UNO SCUDO PER LULA. Dopo aver pubblicato intercettazioni a raffica su qualsiasi inchiesta italiana degli anni recenti e aver difeso sempre e comunque la magistratura, il Fatto si schiera per la prima volta a favore di un ex governante indagato, Lula, accusato dalla magistratura brasiliana di corruzione.
Lula è ritornato popolare sui media mondiali dopo la pubblicazione di un’intercettazione fra lui e Dilma Rousseff, nel quale l’attuale presidente del Brasile offriva al predecessore un incarico di ministro, utile per evitargli il processo. Chi si aspettava una tagliente invettiva di Travaglio sulla ricerca di impunità dei potenti, è rimasto non poco scioccato.
Al posto di insorgere contro il “vergognoso scudo” offerto dalla Rousseff a Lula, per «difendersi dal processo e non nel processo», il Fatto denuncia il gioco sporco del magistrato Sergio Moro, il quale «senza avvisare minimamente in nuovo ministro della Giustizia», «non solo» ha intercettato «i dialoghi riservati» fra Rousseff e l’ex presidente Lula, «ma ha persino distribuito le registrazioni alla stampa e ai media televisivi» fra cui media «sempre favorevoli all’opposizione al partito di governo».
LE INTERCETTAZIONI FANNO MALE. Anche Giuliano Ferrara, sul Foglio, difende (con più coerenza del giornale di Travaglio) Lula, «icona mondiale di sinistra». «In Italia per vent’anni abbiamo chiacchierato in girotondo di conflitti di interessi e di giustizia ad personam e di uso delle istituzioni per fare scudo ai politici ladri», che ha raggiunto il suo apice con i governi di Silvio Berlusconi. Ora, scrive Ferrara, «c’è lo specchio di sinistra, planetario o mondiale, applicato ai companeros brasiliani, ai rappresentanti dei lavoratori-elettori di Rio e di San Paolo, del conflitto politico e istituzionale tra un ceto togato e la classe politica eletta».
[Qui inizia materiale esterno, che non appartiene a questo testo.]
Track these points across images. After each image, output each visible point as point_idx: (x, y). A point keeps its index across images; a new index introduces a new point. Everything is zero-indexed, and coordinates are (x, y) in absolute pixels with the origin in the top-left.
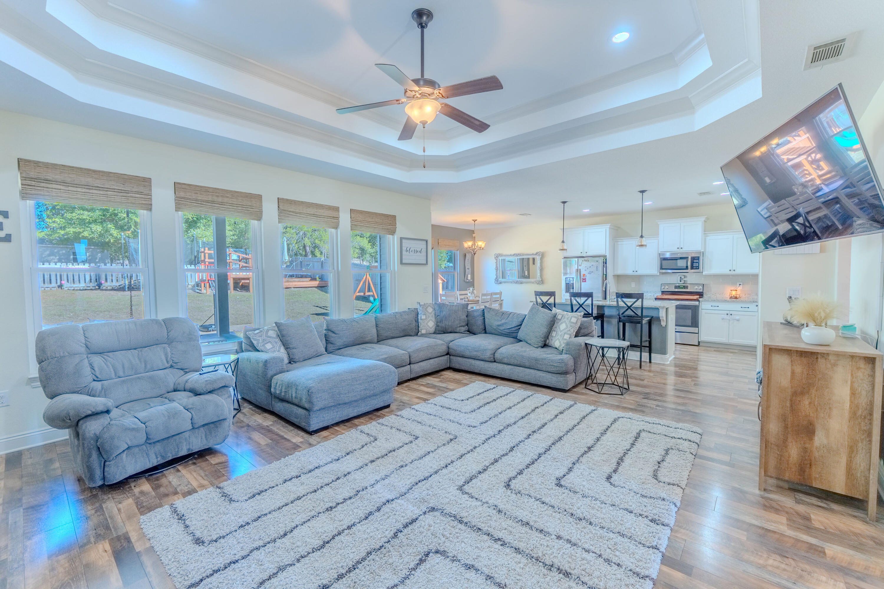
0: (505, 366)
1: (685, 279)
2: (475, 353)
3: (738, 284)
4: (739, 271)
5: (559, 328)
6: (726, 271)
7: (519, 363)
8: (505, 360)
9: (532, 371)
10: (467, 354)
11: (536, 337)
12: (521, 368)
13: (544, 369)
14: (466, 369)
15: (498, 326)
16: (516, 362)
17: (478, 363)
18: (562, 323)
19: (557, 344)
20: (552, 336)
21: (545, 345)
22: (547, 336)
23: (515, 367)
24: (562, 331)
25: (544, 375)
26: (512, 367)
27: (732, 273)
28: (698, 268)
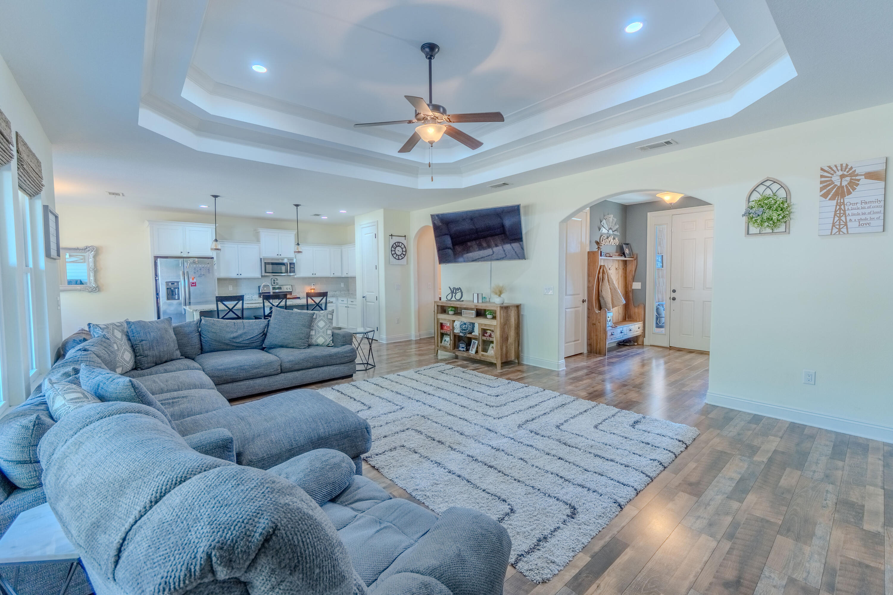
0: (296, 373)
1: (277, 281)
2: (255, 371)
3: (312, 284)
4: (318, 275)
5: (318, 326)
6: (310, 275)
7: (312, 365)
8: (297, 367)
9: (325, 368)
10: (243, 375)
11: (301, 339)
12: (314, 369)
13: (338, 363)
14: (240, 395)
15: (234, 338)
16: (309, 365)
17: (258, 381)
18: (319, 321)
19: (320, 341)
20: (312, 335)
21: (309, 346)
22: (309, 336)
23: (307, 370)
24: (323, 328)
25: (337, 367)
26: (304, 371)
27: (314, 276)
28: (294, 272)
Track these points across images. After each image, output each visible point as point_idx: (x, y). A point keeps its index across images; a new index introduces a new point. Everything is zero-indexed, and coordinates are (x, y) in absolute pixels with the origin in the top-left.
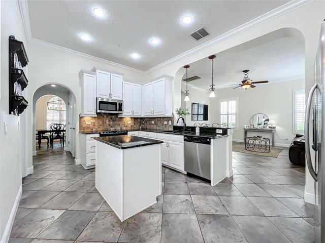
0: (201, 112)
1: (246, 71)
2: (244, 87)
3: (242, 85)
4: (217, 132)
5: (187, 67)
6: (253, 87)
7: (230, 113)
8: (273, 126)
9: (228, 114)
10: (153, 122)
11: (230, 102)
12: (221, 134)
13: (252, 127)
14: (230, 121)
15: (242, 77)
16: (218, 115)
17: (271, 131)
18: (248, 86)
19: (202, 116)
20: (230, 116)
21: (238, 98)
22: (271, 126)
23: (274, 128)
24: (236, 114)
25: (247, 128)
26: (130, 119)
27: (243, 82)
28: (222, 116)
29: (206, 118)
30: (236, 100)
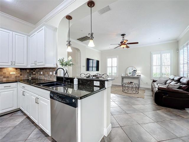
0: (95, 65)
1: (123, 35)
2: (122, 46)
3: (121, 45)
4: (95, 84)
5: (69, 17)
6: (127, 47)
7: (113, 66)
8: (140, 74)
9: (112, 67)
10: (42, 73)
11: (113, 59)
12: (98, 87)
13: (126, 76)
14: (113, 71)
15: (120, 39)
16: (106, 67)
17: (138, 78)
18: (125, 46)
19: (95, 68)
20: (113, 68)
21: (118, 56)
22: (138, 74)
23: (140, 76)
24: (117, 67)
25: (124, 76)
26: (14, 70)
27: (122, 43)
28: (108, 68)
29: (98, 69)
30: (117, 57)
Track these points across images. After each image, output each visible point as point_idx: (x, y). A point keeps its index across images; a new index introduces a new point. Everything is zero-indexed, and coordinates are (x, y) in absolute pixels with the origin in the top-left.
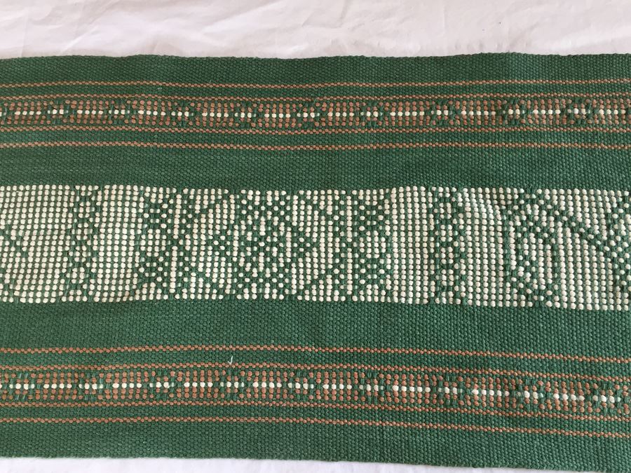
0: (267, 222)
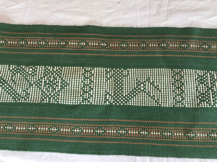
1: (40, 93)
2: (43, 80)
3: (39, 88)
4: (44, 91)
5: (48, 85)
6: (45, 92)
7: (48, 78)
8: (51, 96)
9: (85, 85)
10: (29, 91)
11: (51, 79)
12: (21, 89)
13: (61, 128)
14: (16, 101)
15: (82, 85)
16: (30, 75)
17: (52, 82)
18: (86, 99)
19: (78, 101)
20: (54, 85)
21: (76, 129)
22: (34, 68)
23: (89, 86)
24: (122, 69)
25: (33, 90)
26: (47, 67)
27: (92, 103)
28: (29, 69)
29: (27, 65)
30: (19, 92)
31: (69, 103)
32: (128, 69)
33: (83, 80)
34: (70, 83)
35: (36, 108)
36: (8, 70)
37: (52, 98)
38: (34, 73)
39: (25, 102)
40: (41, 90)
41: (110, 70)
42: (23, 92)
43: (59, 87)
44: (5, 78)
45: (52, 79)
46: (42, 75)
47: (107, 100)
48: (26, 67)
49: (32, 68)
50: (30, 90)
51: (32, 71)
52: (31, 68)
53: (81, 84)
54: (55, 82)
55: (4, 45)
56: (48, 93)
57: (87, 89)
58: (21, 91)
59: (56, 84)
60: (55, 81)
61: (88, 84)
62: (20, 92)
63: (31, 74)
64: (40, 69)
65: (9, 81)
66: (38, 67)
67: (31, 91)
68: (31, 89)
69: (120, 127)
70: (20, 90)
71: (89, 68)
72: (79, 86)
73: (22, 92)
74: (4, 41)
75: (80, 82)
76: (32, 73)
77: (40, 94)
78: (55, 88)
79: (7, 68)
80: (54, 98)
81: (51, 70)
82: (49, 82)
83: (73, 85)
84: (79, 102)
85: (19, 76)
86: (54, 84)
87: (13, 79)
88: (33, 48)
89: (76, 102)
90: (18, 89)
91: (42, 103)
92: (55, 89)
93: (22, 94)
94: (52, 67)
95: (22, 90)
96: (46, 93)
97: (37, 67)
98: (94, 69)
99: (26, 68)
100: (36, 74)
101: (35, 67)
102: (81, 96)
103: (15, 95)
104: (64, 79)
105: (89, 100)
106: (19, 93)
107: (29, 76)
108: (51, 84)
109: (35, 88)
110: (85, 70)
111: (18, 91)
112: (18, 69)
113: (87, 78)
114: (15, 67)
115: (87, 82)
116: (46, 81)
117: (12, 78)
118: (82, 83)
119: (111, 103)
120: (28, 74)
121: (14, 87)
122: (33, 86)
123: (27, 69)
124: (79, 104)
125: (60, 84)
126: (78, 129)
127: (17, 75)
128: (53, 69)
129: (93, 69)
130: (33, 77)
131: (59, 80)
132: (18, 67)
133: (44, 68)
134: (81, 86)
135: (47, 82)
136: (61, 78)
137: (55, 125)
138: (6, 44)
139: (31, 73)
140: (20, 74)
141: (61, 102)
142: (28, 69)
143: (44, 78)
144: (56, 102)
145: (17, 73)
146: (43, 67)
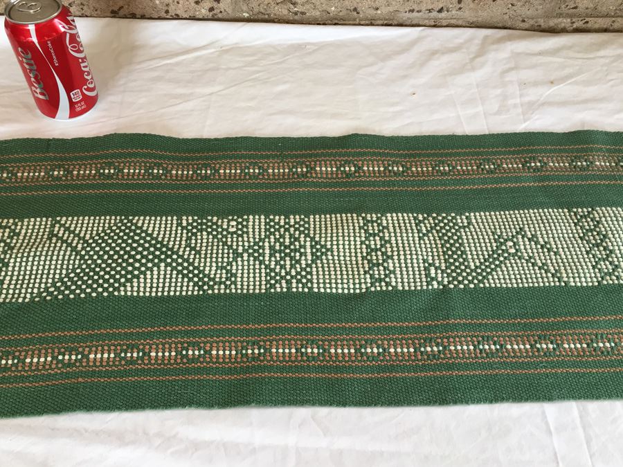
0: (290, 235)
1: (263, 271)
2: (267, 244)
3: (259, 260)
4: (272, 267)
5: (280, 253)
6: (275, 268)
7: (277, 240)
8: (292, 277)
9: (371, 250)
10: (234, 267)
11: (284, 242)
13: (330, 346)
14: (204, 291)
15: (364, 250)
16: (232, 235)
17: (289, 246)
18: (380, 280)
19: (360, 283)
20: (295, 254)
21: (368, 346)
22: (240, 220)
23: (380, 251)
24: (453, 215)
25: (243, 266)
26: (272, 217)
27: (396, 286)
28: (228, 222)
29: (222, 215)
30: (210, 271)
31: (340, 291)
32: (467, 214)
33: (363, 239)
34: (335, 247)
35: (257, 304)
36: (177, 227)
37: (294, 281)
38: (241, 230)
39: (228, 291)
40: (265, 264)
41: (424, 218)
42: (221, 270)
43: (309, 257)
44: (171, 243)
45: (287, 240)
46: (263, 234)
47: (432, 279)
48: (222, 220)
49: (236, 220)
50: (237, 266)
51: (237, 225)
52: (233, 220)
53: (361, 249)
54: (298, 247)
55: (163, 177)
56: (283, 271)
57: (377, 257)
58: (214, 268)
59: (299, 251)
60: (295, 246)
61: (378, 247)
62: (213, 272)
63: (235, 233)
65: (182, 250)
66: (251, 217)
67: (240, 268)
68: (240, 263)
69: (483, 337)
70: (211, 266)
71: (374, 215)
72: (356, 253)
73: (216, 271)
74: (163, 170)
75: (358, 243)
76: (238, 229)
77: (263, 275)
78: (300, 260)
79: (175, 222)
80: (299, 281)
82: (282, 248)
83: (342, 250)
84: (363, 286)
85: (205, 237)
86: (295, 251)
87: (193, 245)
88: (232, 182)
89: (357, 286)
90: (208, 264)
91: (270, 293)
92: (298, 262)
93: (218, 276)
94: (283, 217)
95: (217, 267)
96: (277, 270)
97: (248, 219)
98: (386, 217)
99: (220, 221)
100: (247, 233)
101: (242, 218)
102: (365, 273)
103: (202, 279)
104: (317, 239)
105: (387, 280)
106: (209, 274)
108: (288, 252)
109: (248, 261)
110: (363, 218)
111: (207, 269)
112: (201, 224)
113: (374, 235)
114: (194, 221)
115: (375, 242)
116: (274, 246)
117: (188, 242)
118: (364, 246)
119: (444, 286)
120: (229, 233)
121: (197, 260)
122: (242, 257)
124: (364, 291)
125: (309, 251)
126: (374, 345)
127: (202, 235)
128: (287, 220)
129: (382, 216)
130: (240, 239)
131: (305, 241)
132: (202, 220)
133: (265, 219)
134: (362, 253)
135: (277, 248)
136: (310, 237)
137: (313, 341)
138: (166, 176)
139: (234, 229)
140: (209, 234)
141: (319, 288)
142: (225, 224)
143: (267, 240)
144: (306, 290)
145: (201, 232)
146: (263, 217)
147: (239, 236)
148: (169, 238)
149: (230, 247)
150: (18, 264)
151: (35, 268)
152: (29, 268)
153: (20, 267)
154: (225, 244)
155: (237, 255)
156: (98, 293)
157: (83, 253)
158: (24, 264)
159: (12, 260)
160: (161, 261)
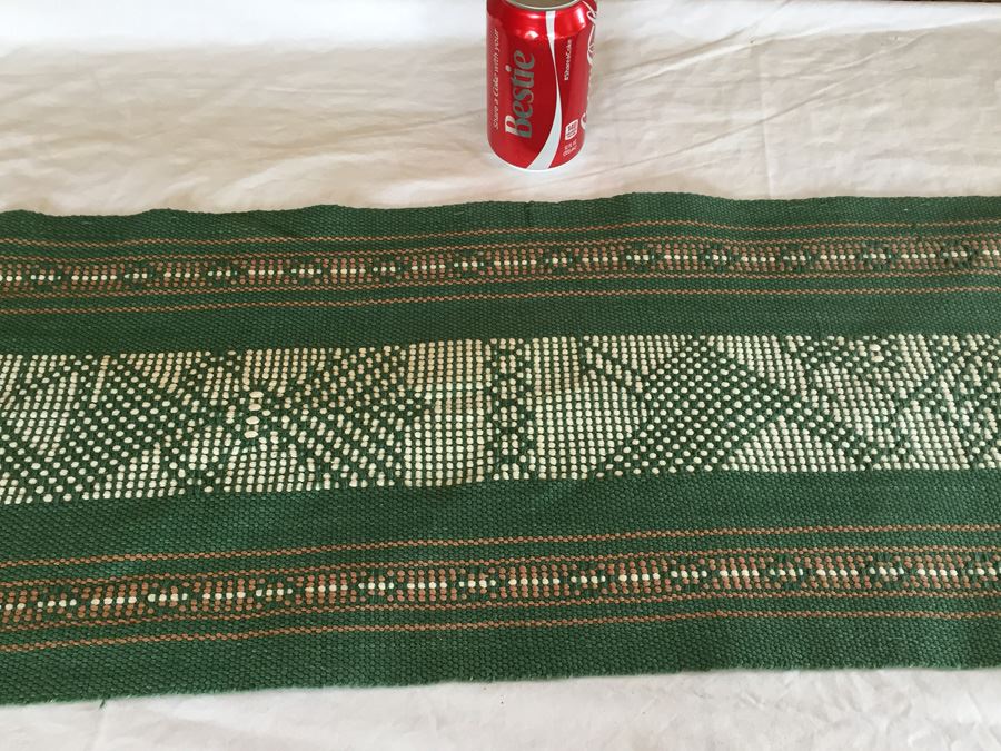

Quale che sia l’esito, la vicenda giudiziaria non servirà a risollevare l’economia o il rating dei titoli di Stato del Brasile (classificati come spazzatura dalle agenzie internazionale), di cui anche le politiche di Lula e della sua compagna di partito Rousseff sono concausa. Dall’altra parte, la vicenda brasiliana ha il merito di aver fatto riflettere il Fatto sulla dannosità dell’uso mediatico delle intercettazioni, che, scrive il giornale di Travaglio, «contribuiscono ad arroventare il clima non solo nel Parlamento, ma ormai anche per le strade».